There was much heterogeneity in the scores observed across the studies, which was not necessarily entirely explained by the range of cardiovascular subgroups. The diverse range of index and VAS scores was also related to stage of illness or treatment (for example baseline versus post-treatment measurements) as well as non-disease-related factors such as other co-morbidities and demographic characteristics. Furthermore, no a priori quality criteria were imposed on studies included for review in terms of sample size or methodological quality which may explain some of the heterogeneity. On the other hand, imposing stringent inclusion criteria in terms of study methodological quality would have reduced the potential availability of studies considered for analysis. It is difficult to predict to what extent the level of heterogeneity would have been reduced if more stringent inclusion criteria had been imposed for the literature review.

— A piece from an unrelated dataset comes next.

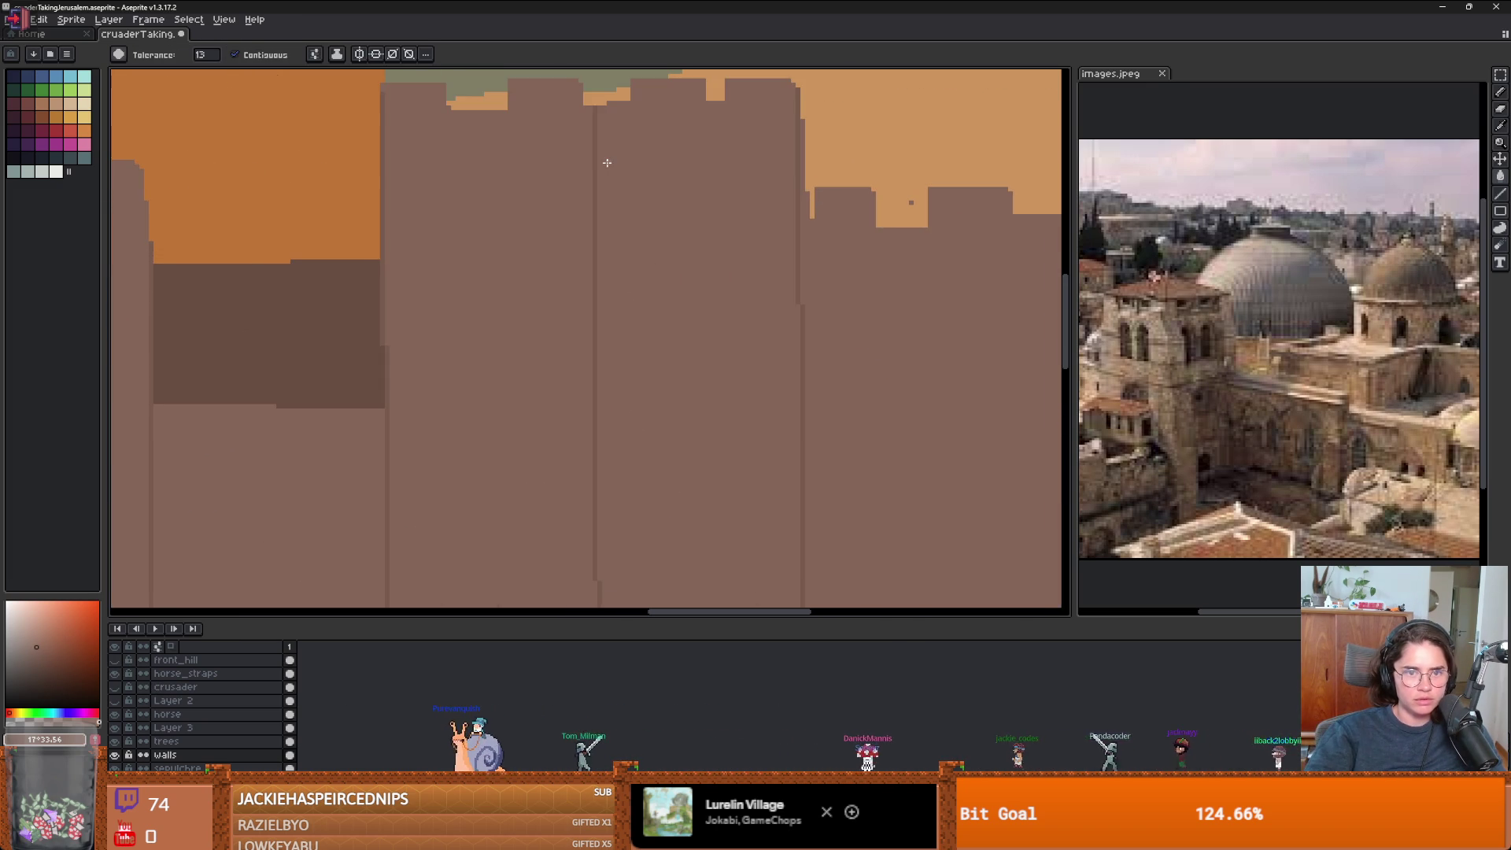
{"action": "scroll", "coordinate": [789, 249], "scroll_direction": "down", "scroll_amount": 5}
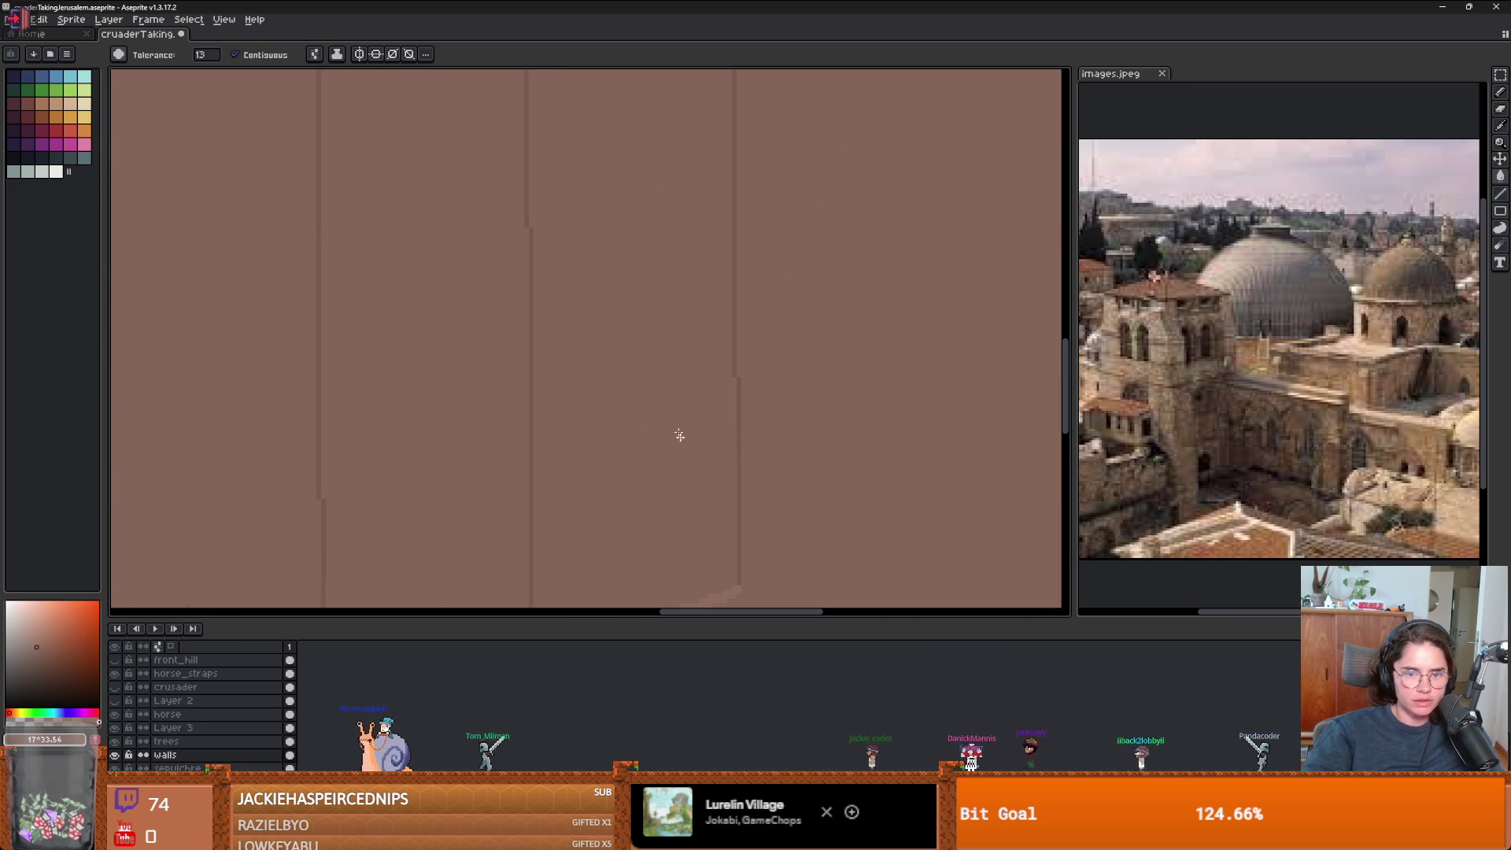
{"action": "scroll", "coordinate": [646, 292], "scroll_direction": "down", "scroll_amount": 1}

Overall, this study illustrated the difficulty in attempting to adequately deal with statistical heterogeneity based on aggregated data from published studies [51]. This would suggest that individual patient-level data is required in order to estimate mean utility scores according to disease stage, at least within the cardiovascular field. Furthermore, not all studies used the same algorithm to calculate index-based scores with a third of studies also failing to report which scoring system was used. The choice of algorithm used to convert self-classification scores can affect the index-based score, as shown in a recent study which compared UK and US scoring algorithms in patients undergoing percuatenous coronary intervention (PCI) [52]. However, whilst country-specific societal preferences may reduce the scope for comparing HRQoL estimates across studies from different countries, they are more helpful to local decision making, especially when allocating resources within national health care programmes.

Conclusion

HRQoL measures such as the EQ-5D can be useful tools to clinicians in terms of evaluating the impact of cardiovascular disease on patients and can help to inform decision making and resource allocation. The use of the EQ-5D in CVD studies has increased in recent years and published studies provide evidence of its validity and reliability. The variation in EQ-5D index and VAS scores reported here largely reflect systematic differences in terms of disease stage, treatment and patient characteristics. In the future, as more studies of CVD present EQ-5D scores according to disease severity, it may be possible to calculate pooled mean estimates that can be useful in modelling of CVD-related health outcomes in economic evaluations.